● Exercise directions
From the records below, take each line where the string "proposes" shows up and copy it.

[Records contained in a dataset]

════════════════

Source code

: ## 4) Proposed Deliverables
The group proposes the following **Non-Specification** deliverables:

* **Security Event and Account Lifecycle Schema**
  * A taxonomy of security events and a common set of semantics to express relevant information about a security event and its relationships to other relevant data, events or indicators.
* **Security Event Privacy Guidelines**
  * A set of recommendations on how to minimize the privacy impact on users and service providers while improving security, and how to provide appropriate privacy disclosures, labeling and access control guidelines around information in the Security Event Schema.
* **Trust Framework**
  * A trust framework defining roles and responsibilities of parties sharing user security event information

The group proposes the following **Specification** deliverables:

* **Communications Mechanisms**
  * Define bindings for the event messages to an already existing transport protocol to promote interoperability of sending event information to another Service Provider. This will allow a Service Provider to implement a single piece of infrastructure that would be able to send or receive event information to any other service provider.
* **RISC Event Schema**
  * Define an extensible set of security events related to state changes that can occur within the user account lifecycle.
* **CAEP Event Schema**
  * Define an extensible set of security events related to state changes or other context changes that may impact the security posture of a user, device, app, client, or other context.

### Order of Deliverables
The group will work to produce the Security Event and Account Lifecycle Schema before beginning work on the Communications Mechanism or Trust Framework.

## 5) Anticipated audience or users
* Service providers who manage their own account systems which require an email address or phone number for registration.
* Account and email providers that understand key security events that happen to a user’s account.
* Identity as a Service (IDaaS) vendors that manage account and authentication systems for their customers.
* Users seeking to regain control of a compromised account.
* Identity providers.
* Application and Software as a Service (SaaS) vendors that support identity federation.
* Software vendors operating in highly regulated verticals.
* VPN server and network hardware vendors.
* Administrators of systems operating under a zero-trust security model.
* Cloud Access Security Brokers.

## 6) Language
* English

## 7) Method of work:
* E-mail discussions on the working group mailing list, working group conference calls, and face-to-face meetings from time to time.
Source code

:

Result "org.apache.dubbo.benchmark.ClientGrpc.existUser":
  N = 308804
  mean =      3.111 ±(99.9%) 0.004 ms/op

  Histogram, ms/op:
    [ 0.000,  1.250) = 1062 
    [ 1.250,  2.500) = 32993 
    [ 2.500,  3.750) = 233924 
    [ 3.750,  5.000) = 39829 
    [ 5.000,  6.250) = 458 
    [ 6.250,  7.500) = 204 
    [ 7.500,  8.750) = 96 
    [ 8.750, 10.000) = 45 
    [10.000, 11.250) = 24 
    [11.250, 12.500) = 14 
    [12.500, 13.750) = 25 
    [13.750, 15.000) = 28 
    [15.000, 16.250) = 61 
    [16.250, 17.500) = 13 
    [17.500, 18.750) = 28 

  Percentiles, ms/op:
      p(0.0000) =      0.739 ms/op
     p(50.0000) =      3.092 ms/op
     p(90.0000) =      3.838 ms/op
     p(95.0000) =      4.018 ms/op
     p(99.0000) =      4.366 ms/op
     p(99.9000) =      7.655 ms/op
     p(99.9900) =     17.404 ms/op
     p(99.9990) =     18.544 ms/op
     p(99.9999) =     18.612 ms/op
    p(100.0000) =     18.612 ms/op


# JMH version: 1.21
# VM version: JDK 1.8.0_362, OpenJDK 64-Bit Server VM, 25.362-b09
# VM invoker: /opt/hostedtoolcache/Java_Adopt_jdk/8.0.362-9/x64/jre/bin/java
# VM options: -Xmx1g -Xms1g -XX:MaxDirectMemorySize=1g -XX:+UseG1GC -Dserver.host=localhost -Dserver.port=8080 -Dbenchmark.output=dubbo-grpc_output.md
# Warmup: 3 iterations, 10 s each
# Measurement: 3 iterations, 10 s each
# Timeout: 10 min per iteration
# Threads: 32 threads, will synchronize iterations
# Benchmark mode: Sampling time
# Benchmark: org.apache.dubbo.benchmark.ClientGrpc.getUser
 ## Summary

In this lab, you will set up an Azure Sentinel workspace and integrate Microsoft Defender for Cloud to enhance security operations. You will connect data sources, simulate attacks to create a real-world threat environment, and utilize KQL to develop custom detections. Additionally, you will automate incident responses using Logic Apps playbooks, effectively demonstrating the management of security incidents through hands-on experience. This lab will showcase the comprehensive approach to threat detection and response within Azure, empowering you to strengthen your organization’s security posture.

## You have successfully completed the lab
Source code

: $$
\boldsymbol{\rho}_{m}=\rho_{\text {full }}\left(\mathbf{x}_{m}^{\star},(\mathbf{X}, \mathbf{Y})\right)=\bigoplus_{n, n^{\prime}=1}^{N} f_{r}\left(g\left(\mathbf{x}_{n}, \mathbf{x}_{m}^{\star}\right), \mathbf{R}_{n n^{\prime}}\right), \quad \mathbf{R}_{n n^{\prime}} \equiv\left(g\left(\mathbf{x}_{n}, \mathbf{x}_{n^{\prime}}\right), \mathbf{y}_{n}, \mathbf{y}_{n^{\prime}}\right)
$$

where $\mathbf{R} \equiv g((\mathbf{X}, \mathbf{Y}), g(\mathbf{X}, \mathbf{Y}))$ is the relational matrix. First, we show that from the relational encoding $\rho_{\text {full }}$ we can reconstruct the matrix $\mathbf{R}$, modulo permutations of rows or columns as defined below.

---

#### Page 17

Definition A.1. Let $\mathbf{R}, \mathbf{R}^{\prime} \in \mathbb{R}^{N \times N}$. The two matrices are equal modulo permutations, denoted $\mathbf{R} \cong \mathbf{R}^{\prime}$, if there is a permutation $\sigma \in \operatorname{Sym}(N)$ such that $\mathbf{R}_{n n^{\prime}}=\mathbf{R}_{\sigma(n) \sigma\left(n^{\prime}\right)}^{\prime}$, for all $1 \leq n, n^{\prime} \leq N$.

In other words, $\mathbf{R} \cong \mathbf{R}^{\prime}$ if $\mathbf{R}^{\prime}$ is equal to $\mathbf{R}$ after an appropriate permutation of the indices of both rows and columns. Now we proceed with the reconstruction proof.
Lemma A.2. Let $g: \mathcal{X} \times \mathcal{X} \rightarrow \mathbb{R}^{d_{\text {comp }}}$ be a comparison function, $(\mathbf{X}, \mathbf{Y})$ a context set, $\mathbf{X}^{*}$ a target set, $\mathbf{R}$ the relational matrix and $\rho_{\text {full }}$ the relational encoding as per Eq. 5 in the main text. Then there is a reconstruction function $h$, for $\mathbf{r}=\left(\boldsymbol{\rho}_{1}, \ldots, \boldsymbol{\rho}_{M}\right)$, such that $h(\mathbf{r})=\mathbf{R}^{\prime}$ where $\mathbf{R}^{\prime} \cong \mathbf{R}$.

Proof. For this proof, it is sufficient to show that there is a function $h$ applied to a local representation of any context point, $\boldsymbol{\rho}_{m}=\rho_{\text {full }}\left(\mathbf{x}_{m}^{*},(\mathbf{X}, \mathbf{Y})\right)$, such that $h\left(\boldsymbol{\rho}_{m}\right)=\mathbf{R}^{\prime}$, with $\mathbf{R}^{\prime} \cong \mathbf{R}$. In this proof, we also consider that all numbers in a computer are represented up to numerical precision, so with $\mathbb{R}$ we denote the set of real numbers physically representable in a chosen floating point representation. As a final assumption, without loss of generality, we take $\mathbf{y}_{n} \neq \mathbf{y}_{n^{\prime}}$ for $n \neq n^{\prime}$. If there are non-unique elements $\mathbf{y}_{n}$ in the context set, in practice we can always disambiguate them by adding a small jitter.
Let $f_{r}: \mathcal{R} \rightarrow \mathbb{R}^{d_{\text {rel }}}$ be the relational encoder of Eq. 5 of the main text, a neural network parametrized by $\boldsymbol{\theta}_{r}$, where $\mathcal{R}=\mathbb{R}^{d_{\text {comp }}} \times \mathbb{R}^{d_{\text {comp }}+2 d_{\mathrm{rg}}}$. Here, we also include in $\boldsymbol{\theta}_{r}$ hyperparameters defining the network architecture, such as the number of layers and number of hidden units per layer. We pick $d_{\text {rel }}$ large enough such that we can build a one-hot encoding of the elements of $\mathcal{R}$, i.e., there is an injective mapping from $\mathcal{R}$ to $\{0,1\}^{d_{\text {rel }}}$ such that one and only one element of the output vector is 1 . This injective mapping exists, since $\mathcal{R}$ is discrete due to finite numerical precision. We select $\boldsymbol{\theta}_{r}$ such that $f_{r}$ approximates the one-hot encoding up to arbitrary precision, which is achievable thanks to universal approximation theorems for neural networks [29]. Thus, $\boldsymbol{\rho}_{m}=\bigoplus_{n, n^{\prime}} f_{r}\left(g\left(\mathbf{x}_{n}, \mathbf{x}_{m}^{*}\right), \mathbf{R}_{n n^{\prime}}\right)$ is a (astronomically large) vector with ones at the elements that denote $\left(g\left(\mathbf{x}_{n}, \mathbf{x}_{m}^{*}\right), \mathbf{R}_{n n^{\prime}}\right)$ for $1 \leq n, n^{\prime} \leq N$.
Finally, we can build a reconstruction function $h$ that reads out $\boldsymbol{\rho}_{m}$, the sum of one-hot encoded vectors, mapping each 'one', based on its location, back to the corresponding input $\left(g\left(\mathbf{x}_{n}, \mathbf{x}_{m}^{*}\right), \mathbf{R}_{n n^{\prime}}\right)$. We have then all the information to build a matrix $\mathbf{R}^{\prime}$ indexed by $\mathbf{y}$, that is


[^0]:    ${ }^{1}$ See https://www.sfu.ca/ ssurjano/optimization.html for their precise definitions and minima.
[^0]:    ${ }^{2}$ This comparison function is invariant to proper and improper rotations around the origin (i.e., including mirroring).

════════════════

● Exercise result
The group proposes the following **Non-Specification** deliverables:
The group proposes the following **Specification** deliverables:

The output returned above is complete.